> _Exercise aim_
Once you have read the records below, restate them word for word.

--- Data to use Enclosed Below ---

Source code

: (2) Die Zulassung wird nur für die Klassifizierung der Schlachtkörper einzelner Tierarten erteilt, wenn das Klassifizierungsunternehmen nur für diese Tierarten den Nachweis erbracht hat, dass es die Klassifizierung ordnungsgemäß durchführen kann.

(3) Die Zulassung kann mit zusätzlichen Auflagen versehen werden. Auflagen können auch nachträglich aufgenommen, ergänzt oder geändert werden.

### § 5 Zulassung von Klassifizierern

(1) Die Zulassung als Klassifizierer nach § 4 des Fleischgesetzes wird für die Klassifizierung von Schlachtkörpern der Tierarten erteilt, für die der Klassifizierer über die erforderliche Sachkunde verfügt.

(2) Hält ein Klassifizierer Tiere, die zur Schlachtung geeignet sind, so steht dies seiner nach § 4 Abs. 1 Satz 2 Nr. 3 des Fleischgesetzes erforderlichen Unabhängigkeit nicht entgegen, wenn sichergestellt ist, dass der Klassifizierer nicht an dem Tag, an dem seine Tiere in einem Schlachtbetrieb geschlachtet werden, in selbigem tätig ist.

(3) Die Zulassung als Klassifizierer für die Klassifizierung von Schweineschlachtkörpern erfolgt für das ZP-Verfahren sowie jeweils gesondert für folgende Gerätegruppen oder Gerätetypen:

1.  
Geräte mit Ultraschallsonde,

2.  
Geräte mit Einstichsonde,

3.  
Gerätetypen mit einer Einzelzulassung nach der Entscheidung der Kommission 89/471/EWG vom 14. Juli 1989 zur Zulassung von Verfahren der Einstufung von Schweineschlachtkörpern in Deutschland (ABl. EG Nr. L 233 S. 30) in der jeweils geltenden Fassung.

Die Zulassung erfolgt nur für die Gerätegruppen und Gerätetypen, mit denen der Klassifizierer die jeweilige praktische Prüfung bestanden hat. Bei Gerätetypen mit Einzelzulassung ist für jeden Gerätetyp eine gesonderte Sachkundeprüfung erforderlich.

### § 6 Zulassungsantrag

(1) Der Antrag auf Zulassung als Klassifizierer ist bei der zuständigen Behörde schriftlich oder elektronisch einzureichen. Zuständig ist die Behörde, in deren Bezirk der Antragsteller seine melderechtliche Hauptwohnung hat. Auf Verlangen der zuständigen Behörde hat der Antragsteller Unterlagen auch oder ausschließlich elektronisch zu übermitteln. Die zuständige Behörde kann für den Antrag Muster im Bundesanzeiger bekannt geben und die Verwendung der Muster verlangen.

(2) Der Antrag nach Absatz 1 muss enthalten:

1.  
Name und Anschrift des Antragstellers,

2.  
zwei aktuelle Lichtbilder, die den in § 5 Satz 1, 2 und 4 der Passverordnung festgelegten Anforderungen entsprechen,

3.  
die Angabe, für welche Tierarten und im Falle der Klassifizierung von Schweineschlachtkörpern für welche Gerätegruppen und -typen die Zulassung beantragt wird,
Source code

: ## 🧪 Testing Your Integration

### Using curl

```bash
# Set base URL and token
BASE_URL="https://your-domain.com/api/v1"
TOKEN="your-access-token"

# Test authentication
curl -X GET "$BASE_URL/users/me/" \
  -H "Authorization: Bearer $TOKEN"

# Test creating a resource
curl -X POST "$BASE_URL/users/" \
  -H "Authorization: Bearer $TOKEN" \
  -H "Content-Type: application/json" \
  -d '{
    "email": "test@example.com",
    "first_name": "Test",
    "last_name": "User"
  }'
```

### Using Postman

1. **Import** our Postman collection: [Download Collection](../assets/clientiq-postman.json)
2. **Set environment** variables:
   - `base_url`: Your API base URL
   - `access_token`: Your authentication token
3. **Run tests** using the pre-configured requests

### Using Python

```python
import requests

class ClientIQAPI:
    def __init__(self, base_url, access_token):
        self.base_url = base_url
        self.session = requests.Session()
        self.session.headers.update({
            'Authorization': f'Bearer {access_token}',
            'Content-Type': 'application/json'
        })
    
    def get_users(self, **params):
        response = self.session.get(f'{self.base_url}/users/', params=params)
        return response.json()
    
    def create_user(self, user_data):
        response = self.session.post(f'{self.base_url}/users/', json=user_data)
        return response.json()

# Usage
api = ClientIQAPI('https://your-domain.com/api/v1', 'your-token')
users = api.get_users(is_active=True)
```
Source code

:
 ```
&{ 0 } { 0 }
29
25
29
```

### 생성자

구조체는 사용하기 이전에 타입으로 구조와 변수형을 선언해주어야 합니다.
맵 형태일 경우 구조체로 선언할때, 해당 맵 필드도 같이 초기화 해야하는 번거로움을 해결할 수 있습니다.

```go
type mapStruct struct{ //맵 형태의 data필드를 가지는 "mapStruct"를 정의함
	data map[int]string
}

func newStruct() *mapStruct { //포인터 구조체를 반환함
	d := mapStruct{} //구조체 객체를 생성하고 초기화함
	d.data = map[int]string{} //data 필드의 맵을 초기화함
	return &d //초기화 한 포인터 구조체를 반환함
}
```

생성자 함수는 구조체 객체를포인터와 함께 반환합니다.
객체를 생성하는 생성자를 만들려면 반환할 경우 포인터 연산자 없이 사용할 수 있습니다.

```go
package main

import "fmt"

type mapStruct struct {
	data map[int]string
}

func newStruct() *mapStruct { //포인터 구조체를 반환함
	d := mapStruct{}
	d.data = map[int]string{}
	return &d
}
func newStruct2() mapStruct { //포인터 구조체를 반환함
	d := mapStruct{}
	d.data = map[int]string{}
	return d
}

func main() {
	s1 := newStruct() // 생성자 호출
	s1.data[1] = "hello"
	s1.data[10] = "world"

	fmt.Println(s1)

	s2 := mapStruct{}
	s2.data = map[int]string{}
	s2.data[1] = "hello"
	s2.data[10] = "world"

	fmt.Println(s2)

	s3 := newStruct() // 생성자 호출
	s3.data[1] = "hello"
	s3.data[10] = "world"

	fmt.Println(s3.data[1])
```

--- End of Enclosed Data to use ---

> _Task solution_
Source code

: (2) Die Zulassung wird nur für die Klassifizierung der Schlachtkörper einzelner Tierarten erteilt, wenn das Klassifizierungsunternehmen nur für diese Tierarten den Nachweis erbracht hat, dass es die Klassifizierung ordnungsgemäß durchführen kann.

(3) Die Zulassung kann mit zusätzlichen Auflagen versehen werden. Auflagen können auch nachträglich aufgenommen, ergänzt oder geändert werden.

### § 5 Zulassung von Klassifizierern

(1) Die Zulassung als Klassifizierer nach § 4 des Fleischgesetzes wird für die Klassifizierung von Schlachtkörpern der Tierarten erteilt, für die der Klassifizierer über die erforderliche Sachkunde verfügt.

(2) Hält ein Klassifizierer Tiere, die zur Schlachtung geeignet sind, so steht dies seiner nach § 4 Abs. 1 Satz 2 Nr. 3 des Fleischgesetzes erforderlichen Unabhängigkeit nicht entgegen, wenn sichergestellt ist, dass der Klassifizierer nicht an dem Tag, an dem seine Tiere in einem Schlachtbetrieb geschlachtet werden, in selbigem tätig ist.

(3) Die Zulassung als Klassifizierer für die Klassifizierung von Schweineschlachtkörpern erfolgt für das ZP-Verfahren sowie jeweils gesondert für folgende Gerätegruppen oder Gerätetypen:

1.  
Geräte mit Ultraschallsonde,

2.  
Geräte mit Einstichsonde,

3.  
Gerätetypen mit einer Einzelzulassung nach der Entscheidung der Kommission 89/471/EWG vom 14. Juli 1989 zur Zulassung von Verfahren der Einstufung von Schweineschlachtkörpern in Deutschland (ABl. EG Nr. L 233 S. 30) in der jeweils geltenden Fassung.

Die Zulassung erfolgt nur für die Gerätegruppen und Gerätetypen, mit denen der Klassifizierer die jeweilige praktische Prüfung bestanden hat. Bei Gerätetypen mit Einzelzulassung ist für jeden Gerätetyp eine gesonderte Sachkundeprüfung erforderlich.

### § 6 Zulassungsantrag

(1) Der Antrag auf Zulassung als Klassifizierer ist bei der zuständigen Behörde schriftlich oder elektronisch einzureichen. Zuständig ist die Behörde, in deren Bezirk der Antragsteller seine melderechtliche Hauptwohnung hat. Auf Verlangen der zuständigen Behörde hat der Antragsteller Unterlagen auch oder ausschließlich elektronisch zu übermitteln. Die zuständige Behörde kann für den Antrag Muster im Bundesanzeiger bekannt geben und die Verwendung der Muster verlangen.

(2) Der Antrag nach Absatz 1 muss enthalten:

1.  
Name und Anschrift des Antragstellers,

2.  
zwei aktuelle Lichtbilder, die den in § 5 Satz 1, 2 und 4 der Passverordnung festgelegten Anforderungen entsprechen,

3.  
die Angabe, für welche Tierarten und im Falle der Klassifizierung von Schweineschlachtkörpern für welche Gerätegruppen und -typen die Zulassung beantragt wird,
Source code

: ## 🧪 Testing Your Integration

### Using curl

```bash
# Set base URL and token
BASE_URL="https://your-domain.com/api/v1"
TOKEN="your-access-token"

# Test authentication
curl -X GET "$BASE_URL/users/me/" \
  -H "Authorization: Bearer $TOKEN"

# Test creating a resource
curl -X POST "$BASE_URL/users/" \
  -H "Authorization: Bearer $TOKEN" \
  -H "Content-Type: application/json" \
  -d '{
    "email": "test@example.com",
    "first_name": "Test",
    "last_name": "User"
  }'
```

### Using Postman

1. **Import** our Postman collection: [Download Collection](../assets/clientiq-postman.json)
2. **Set environment** variables:
   - `base_url`: Your API base URL
   - `access_token`: Your authentication token
3. **Run tests** using the pre-configured requests

### Using Python

```python
import requests

class ClientIQAPI:
    def __init__(self, base_url, access_token):
        self.base_url = base_url
        self.session = requests.Session()
        self.session.headers.update({
            'Authorization': f'Bearer {access_token}',
            'Content-Type': 'application/json'
        })
    
    def get_users(self, **params):
        response = self.session.get(f'{self.base_url}/users/', params=params)
        return response.json()
    
    def create_user(self, user_data):
        response = self.session.post(f'{self.base_url}/users/', json=user_data)
        return response.json()

# Usage
api = ClientIQAPI('https://your-domain.com/api/v1', 'your-token')
users = api.get_users(is_active=True)
```
Source code

:
 ```
&{ 0 } { 0 }
29
25
29
```

### 생성자

구조체는 사용하기 이전에 타입으로 구조와 변수형을 선언해주어야 합니다.
맵 형태일 경우 구조체로 선언할때, 해당 맵 필드도 같이 초기화 해야하는 번거로움을 해결할 수 있습니다.

```go
type mapStruct struct{ //맵 형태의 data필드를 가지는 "mapStruct"를 정의함
	data map[int]string
}

func newStruct() *mapStruct { //포인터 구조체를 반환함
	d := mapStruct{} //구조체 객체를 생성하고 초기화함
	d.data = map[int]string{} //data 필드의 맵을 초기화함
	return &d //초기화 한 포인터 구조체를 반환함
}
```

생성자 함수는 구조체 객체를포인터와 함께 반환합니다.
객체를 생성하는 생성자를 만들려면 반환할 경우 포인터 연산자 없이 사용할 수 있습니다.

```go
package main

import "fmt"

type mapStruct struct {
	data map[int]string
}

func newStruct() *mapStruct { //포인터 구조체를 반환함
	d := mapStruct{}
	d.data = map[int]string{}
	return &d
}
func newStruct2() mapStruct { //포인터 구조체를 반환함
	d := mapStruct{}
	d.data = map[int]string{}
	return d
}

func main() {
	s1 := newStruct() // 생성자 호출
	s1.data[1] = "hello"
	s1.data[10] = "world"

	fmt.Println(s1)

	s2 := mapStruct{}
	s2.data = map[int]string{}
	s2.data[1] = "hello"
	s2.data[10] = "world"

	fmt.Println(s2)

	s3 := newStruct() // 생성자 호출
	s3.data[1] = "hello"
	s3.data[10] = "world"

	fmt.Println(s3.data[1])
```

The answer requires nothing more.